------ GIVEN RECORDS

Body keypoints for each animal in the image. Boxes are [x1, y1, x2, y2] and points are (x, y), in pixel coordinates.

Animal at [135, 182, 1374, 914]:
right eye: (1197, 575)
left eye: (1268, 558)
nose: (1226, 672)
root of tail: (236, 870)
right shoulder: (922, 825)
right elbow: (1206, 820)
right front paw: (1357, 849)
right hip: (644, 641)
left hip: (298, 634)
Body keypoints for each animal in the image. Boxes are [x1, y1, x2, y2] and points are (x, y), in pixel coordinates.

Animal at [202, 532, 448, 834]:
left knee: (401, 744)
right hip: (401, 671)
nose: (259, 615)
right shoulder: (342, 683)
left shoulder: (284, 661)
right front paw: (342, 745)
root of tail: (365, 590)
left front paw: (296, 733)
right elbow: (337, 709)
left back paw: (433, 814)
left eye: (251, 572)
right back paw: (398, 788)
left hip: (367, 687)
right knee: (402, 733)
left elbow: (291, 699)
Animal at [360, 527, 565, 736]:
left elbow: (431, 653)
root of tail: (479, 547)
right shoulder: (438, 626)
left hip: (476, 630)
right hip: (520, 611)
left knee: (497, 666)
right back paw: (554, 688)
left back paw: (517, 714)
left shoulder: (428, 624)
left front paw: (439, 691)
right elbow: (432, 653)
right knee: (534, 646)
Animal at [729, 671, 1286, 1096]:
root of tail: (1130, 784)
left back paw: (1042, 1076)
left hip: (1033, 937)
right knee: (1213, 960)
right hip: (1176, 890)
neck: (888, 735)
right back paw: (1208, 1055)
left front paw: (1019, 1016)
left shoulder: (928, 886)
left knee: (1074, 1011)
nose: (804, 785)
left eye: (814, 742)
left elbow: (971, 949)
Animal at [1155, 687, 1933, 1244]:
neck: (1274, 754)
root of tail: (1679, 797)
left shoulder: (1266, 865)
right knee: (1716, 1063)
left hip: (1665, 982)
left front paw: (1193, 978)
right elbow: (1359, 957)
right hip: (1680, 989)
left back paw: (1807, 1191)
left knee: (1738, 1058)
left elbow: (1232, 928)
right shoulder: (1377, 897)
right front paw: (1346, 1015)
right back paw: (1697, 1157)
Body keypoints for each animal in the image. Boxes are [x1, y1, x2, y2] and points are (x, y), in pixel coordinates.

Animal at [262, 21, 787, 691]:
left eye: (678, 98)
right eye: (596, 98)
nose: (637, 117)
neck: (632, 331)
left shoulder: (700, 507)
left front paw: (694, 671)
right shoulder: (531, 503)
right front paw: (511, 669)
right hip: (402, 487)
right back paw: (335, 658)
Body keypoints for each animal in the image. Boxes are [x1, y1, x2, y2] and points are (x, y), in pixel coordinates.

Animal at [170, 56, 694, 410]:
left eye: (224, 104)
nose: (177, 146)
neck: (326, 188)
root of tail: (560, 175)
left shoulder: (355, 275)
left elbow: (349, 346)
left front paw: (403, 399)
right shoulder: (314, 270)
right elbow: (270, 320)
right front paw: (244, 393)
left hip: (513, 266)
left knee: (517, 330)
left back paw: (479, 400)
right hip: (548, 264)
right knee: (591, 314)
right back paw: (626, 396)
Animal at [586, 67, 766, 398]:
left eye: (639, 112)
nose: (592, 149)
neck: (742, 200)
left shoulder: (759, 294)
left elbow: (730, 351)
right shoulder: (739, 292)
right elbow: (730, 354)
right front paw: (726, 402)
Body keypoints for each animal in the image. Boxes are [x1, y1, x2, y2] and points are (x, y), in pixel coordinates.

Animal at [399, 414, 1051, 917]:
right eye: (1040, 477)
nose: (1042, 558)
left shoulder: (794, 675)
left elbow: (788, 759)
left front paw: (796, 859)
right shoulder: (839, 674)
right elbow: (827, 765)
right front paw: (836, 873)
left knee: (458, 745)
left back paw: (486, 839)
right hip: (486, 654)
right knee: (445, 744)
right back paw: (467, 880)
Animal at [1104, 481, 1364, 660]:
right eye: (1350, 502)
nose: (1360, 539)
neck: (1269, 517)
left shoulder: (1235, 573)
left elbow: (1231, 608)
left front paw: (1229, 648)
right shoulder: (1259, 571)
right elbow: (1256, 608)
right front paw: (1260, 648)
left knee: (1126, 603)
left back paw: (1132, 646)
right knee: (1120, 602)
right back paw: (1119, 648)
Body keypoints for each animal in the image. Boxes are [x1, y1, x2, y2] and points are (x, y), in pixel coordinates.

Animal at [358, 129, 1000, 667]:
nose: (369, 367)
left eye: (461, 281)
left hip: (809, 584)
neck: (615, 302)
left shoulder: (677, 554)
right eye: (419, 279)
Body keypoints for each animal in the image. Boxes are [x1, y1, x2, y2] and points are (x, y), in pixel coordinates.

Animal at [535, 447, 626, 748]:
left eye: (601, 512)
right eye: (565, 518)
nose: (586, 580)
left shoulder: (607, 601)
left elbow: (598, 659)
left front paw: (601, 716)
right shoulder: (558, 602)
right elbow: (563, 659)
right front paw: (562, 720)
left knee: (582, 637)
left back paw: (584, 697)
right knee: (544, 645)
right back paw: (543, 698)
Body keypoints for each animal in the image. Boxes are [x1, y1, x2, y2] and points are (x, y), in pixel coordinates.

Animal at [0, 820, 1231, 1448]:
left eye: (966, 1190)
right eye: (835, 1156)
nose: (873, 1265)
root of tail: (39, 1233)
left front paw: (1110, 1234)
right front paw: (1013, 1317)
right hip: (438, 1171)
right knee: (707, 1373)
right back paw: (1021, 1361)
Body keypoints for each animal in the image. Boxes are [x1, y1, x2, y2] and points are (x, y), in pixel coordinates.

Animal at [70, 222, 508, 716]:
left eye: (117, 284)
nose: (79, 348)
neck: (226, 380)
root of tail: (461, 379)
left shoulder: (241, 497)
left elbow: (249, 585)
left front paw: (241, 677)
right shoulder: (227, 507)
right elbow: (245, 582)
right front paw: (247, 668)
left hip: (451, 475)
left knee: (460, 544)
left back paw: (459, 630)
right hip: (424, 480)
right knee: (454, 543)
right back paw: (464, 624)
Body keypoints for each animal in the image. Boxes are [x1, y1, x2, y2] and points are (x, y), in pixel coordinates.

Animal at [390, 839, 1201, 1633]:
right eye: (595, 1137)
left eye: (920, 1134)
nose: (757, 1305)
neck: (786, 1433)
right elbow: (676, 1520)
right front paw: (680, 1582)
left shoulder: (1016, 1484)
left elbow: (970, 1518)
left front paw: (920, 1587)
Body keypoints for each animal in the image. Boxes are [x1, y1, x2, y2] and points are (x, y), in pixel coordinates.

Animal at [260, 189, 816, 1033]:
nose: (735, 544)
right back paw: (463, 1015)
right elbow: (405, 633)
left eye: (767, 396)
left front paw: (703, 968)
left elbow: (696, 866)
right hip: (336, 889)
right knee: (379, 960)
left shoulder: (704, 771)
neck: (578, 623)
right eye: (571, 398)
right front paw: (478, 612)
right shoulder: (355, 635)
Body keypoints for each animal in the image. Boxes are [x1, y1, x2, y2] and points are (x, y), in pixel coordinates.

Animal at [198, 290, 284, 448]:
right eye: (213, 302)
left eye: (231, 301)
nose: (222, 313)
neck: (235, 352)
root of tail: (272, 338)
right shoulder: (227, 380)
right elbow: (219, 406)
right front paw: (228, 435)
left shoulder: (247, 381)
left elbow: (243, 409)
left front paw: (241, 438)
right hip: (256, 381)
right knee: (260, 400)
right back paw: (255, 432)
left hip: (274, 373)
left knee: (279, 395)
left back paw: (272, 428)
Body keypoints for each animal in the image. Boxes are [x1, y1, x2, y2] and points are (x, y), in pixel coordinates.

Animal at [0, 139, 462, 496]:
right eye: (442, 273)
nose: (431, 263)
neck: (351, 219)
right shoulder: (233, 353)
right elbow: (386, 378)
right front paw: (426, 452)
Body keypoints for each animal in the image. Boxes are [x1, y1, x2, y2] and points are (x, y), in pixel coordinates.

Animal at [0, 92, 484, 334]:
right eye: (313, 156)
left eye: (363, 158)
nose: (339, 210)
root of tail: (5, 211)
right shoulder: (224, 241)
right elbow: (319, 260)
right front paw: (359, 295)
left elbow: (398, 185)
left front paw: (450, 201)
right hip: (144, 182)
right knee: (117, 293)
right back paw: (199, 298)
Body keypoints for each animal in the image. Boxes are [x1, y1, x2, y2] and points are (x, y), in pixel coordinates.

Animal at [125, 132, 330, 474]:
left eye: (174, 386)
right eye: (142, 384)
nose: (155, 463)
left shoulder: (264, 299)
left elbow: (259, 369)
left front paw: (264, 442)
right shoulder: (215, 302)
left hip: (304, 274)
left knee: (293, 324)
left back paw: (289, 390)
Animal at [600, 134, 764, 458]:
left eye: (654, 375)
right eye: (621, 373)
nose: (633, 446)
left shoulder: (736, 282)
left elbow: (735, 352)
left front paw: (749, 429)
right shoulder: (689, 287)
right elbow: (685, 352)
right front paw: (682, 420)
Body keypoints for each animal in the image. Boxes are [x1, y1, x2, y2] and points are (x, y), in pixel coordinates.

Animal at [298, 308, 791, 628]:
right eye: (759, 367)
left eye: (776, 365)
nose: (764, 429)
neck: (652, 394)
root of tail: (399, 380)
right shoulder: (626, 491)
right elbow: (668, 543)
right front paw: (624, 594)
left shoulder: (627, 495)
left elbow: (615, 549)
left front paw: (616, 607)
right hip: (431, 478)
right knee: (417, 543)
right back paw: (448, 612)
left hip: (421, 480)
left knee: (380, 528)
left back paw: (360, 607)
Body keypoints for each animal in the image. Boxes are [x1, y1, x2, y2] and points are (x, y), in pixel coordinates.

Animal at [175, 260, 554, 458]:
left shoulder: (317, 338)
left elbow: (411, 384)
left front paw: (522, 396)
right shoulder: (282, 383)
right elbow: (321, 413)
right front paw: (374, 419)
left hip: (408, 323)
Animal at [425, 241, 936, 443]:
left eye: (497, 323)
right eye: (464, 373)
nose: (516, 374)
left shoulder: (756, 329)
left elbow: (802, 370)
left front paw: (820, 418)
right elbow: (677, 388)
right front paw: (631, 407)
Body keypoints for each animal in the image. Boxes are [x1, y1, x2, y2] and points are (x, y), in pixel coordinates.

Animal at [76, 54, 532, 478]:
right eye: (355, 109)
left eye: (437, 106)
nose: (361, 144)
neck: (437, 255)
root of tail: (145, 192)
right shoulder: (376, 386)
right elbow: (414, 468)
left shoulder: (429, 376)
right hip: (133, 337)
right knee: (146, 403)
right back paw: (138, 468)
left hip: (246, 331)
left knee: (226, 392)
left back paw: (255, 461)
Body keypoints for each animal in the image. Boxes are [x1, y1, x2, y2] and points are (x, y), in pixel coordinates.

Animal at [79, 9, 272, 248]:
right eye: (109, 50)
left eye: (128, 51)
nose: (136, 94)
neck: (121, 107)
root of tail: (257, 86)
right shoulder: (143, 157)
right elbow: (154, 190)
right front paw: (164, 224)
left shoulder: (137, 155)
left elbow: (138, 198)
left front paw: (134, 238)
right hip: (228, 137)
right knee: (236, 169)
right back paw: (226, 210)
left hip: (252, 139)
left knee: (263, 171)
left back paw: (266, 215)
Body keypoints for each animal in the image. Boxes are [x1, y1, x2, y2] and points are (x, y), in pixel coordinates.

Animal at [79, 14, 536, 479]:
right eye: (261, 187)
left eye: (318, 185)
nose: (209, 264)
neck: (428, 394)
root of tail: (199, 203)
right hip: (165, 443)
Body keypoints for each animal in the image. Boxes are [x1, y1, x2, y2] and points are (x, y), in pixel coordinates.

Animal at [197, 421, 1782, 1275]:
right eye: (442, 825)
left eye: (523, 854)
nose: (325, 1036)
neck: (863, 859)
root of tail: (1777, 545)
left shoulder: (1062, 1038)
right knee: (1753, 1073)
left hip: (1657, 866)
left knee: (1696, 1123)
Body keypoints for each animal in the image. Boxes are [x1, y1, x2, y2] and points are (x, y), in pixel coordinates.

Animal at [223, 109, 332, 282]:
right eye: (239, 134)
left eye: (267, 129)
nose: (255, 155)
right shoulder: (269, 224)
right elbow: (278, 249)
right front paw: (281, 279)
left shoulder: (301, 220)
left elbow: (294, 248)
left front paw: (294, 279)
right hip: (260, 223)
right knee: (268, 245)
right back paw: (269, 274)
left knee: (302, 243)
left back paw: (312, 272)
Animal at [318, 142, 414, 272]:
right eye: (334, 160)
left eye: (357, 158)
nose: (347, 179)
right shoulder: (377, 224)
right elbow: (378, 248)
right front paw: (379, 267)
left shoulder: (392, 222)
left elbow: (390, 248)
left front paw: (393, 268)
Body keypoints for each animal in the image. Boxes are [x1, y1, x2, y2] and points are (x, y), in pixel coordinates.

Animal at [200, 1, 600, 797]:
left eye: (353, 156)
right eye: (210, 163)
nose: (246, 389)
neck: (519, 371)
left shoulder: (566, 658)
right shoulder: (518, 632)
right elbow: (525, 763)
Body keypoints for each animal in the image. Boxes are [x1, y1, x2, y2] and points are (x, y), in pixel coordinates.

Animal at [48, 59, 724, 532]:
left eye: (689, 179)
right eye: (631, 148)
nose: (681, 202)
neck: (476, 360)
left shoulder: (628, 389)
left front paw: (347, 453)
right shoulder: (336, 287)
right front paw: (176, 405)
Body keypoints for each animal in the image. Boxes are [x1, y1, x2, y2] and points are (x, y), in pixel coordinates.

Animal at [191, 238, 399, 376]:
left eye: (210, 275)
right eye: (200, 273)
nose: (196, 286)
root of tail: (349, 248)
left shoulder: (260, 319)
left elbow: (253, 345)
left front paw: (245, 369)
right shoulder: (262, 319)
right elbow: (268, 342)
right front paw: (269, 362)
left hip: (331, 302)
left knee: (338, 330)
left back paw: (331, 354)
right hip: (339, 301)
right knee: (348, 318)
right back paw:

------------

TASK OBJECTIVE: From the listing above, output exactly the run of lines that starts with the line containing "left back paw: (266, 215)" and ends with the line containing "left knee: (1696, 1123)".

ANSWER TO THE EXERCISE:
left back paw: (266, 215)
Body keypoints for each animal in the image. Boxes are [x1, y1, x2, y2] and points are (x, y), in pixel coordinates.

Animal at [79, 14, 536, 479]:
right eye: (261, 187)
left eye: (318, 185)
nose: (209, 264)
neck: (428, 394)
root of tail: (199, 203)
right hip: (165, 443)
Body keypoints for each animal in the image. Boxes are [x1, y1, x2, y2] and points are (x, y), in pixel coordinates.

Animal at [197, 421, 1782, 1275]:
right eye: (442, 825)
left eye: (523, 854)
nose: (325, 1036)
neck: (863, 859)
root of tail: (1777, 545)
left shoulder: (1062, 1038)
right knee: (1753, 1073)
left hip: (1657, 866)
left knee: (1696, 1123)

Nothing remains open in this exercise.